__What to produce__.
Leave every picture out and return the rest of the listing verbatim.
*** Given data ***
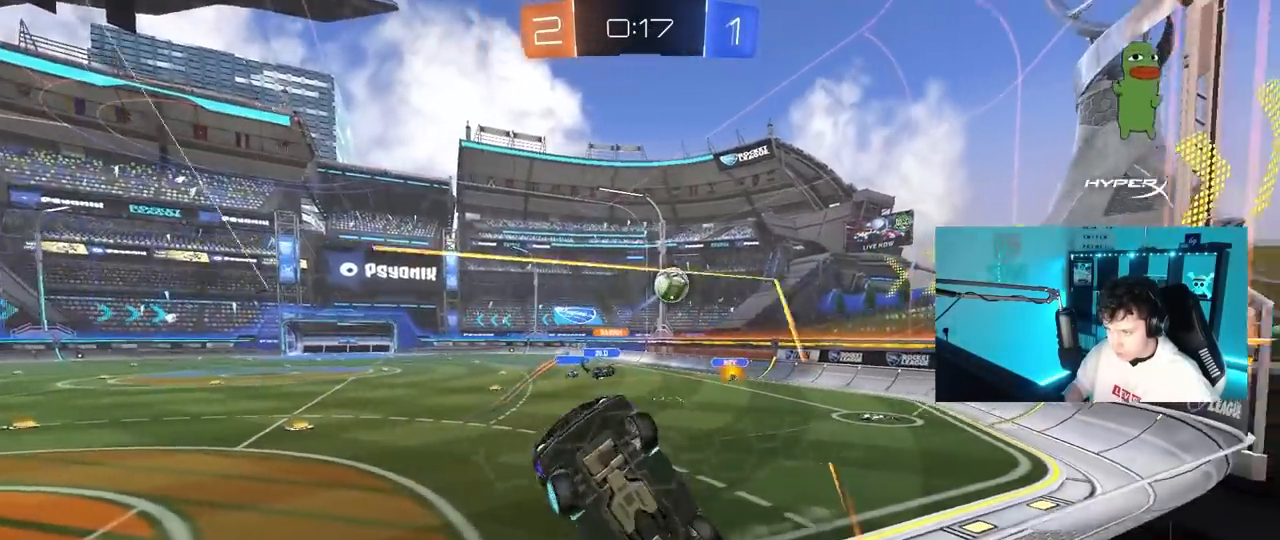
{"keys": ["d", "shift", "w"], "mouse": [], "mouse_move": "still", "events": [[200, "a", "up"], [250, "d", "down"], [383, "shift", "down"]]}
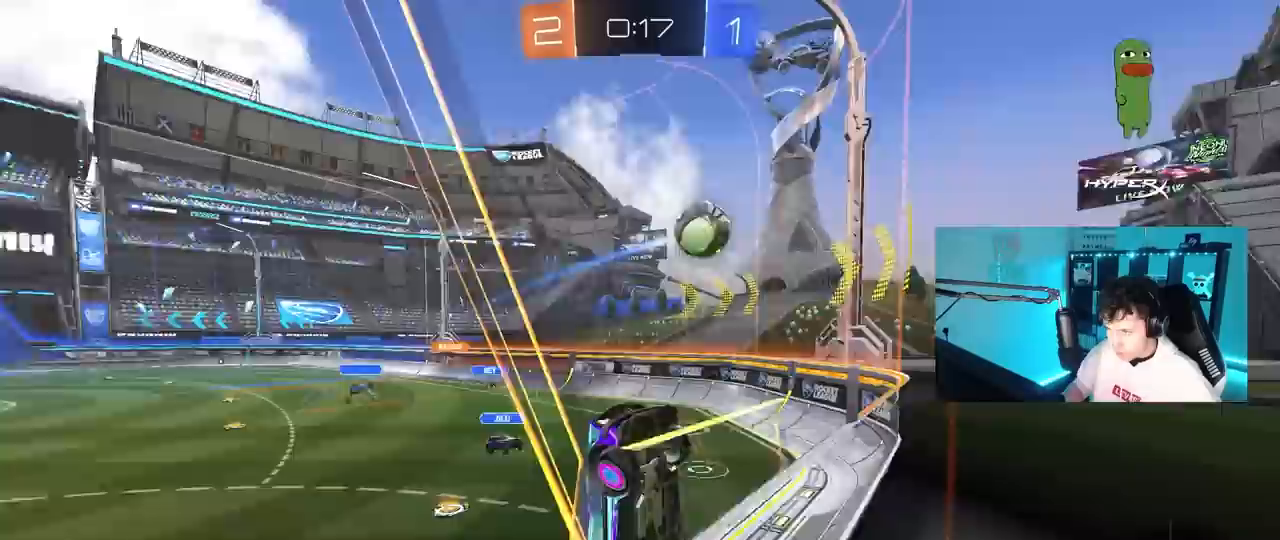
{"keys": [], "mouse": [], "mouse_move": "still", "events": [[217, "shift", "up"], [217, "w", "up"], [267, "d", "up"], [317, "a", "down"], [317, "s", "down"], [500, "a", "up"], [500, "s", "up"]]}
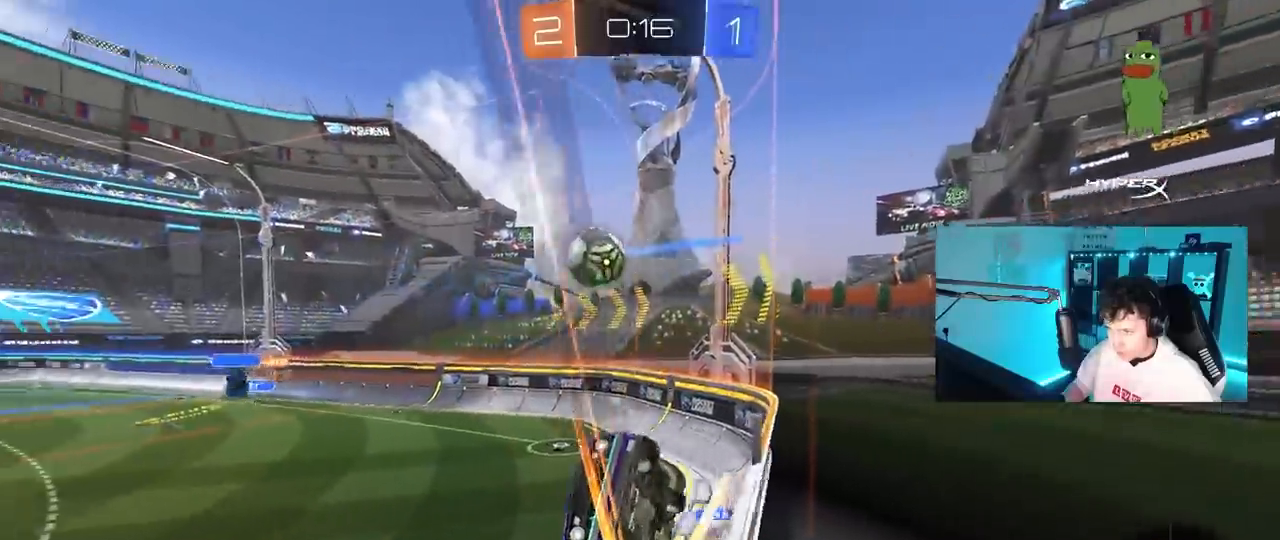
{"keys": ["d", "w"], "mouse": [], "mouse_move": "still", "events": [[100, "d", "down"], [100, "w", "down"], [233, "d", "up"], [333, "d", "down"], [333, "w", "up"], [367, "w", "down"]]}
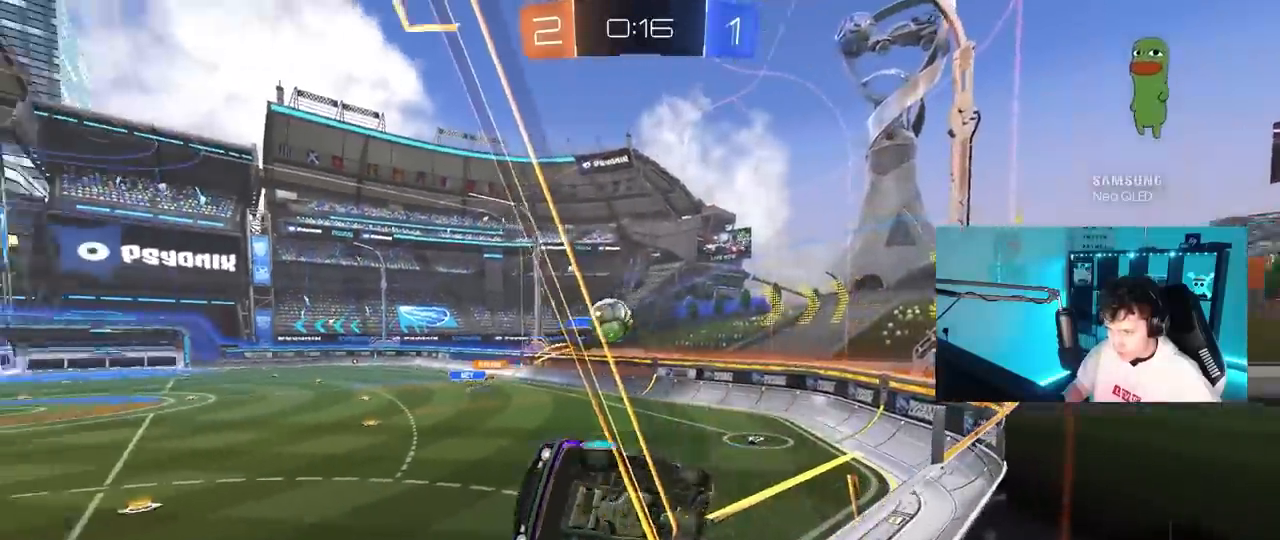
{"keys": ["a", "w"], "mouse": ["left"], "mouse_move": "still", "events": [[17, "d", "up"], [300, "d", "down"], [350, "a", "down"], [350, "d", "up"], [483, "mouse_left", "down"]]}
*** End of Given data ***
__Answer box__.
{"keys": ["d", "shift", "w"], "mouse": [], "mouse_move": "still", "events": [[200, "a", "up"], [250, "d", "down"], [383, "shift", "down"]]}
{"keys": [], "mouse": [], "mouse_move": "still", "events": [[217, "shift", "up"], [217, "w", "up"], [267, "d", "up"], [317, "a", "down"], [317, "s", "down"], [500, "a", "up"], [500, "s", "up"]]}
{"keys": ["d", "w"], "mouse": [], "mouse_move": "still", "events": [[100, "d", "down"], [100, "w", "down"], [233, "d", "up"], [333, "d", "down"], [333, "w", "up"], [367, "w", "down"]]}
{"keys": ["a", "w"], "mouse": ["left"], "mouse_move": "still", "events": [[17, "d", "up"], [300, "d", "down"], [350, "a", "down"], [350, "d", "up"], [483, "mouse_left", "down"]]}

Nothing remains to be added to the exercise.